Requirement. The output is the lines below from the one with "Utiliser Youtube pour" through the one with "Module #9 : Service Client & Maintenance", both included, printed exactly and with no other line.

Stored data entries

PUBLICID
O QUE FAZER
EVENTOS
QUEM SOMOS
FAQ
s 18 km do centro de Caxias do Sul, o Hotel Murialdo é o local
==
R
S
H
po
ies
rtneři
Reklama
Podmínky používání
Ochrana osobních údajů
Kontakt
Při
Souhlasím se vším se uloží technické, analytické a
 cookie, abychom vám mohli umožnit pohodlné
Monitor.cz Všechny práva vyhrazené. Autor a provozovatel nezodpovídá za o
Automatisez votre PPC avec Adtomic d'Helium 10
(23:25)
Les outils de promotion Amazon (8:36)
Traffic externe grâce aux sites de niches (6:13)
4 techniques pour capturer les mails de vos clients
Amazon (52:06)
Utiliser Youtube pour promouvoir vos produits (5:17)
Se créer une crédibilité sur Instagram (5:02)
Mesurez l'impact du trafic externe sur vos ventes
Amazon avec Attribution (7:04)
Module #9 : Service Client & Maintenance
---
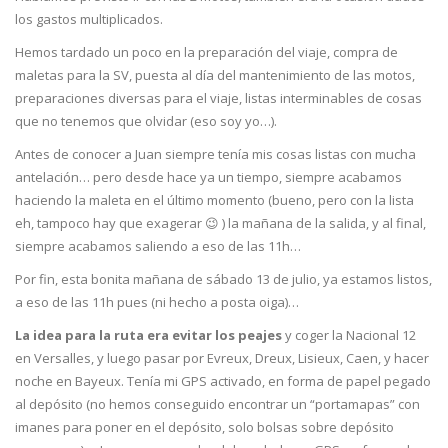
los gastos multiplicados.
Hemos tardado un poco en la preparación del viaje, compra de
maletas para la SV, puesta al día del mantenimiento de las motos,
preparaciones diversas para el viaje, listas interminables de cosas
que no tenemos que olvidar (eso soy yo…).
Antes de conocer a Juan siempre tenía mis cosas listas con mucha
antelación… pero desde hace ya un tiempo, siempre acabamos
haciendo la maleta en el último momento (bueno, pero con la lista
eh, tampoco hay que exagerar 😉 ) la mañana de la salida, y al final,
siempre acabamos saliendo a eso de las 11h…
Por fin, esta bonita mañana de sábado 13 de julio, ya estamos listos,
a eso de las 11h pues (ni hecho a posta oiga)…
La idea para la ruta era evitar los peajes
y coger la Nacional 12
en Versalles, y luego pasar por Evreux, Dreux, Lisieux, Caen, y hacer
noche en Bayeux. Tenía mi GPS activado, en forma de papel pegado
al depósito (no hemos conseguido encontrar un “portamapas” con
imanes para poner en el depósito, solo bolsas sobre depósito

Response below.
Utiliser Youtube pour promouvoir vos produits (5:17)
Se créer une crédibilité sur Instagram (5:02)
Mesurez l'impact du trafic externe sur vos ventes
Amazon avec Attribution (7:04)
Module #9 : Service Client & Maintenance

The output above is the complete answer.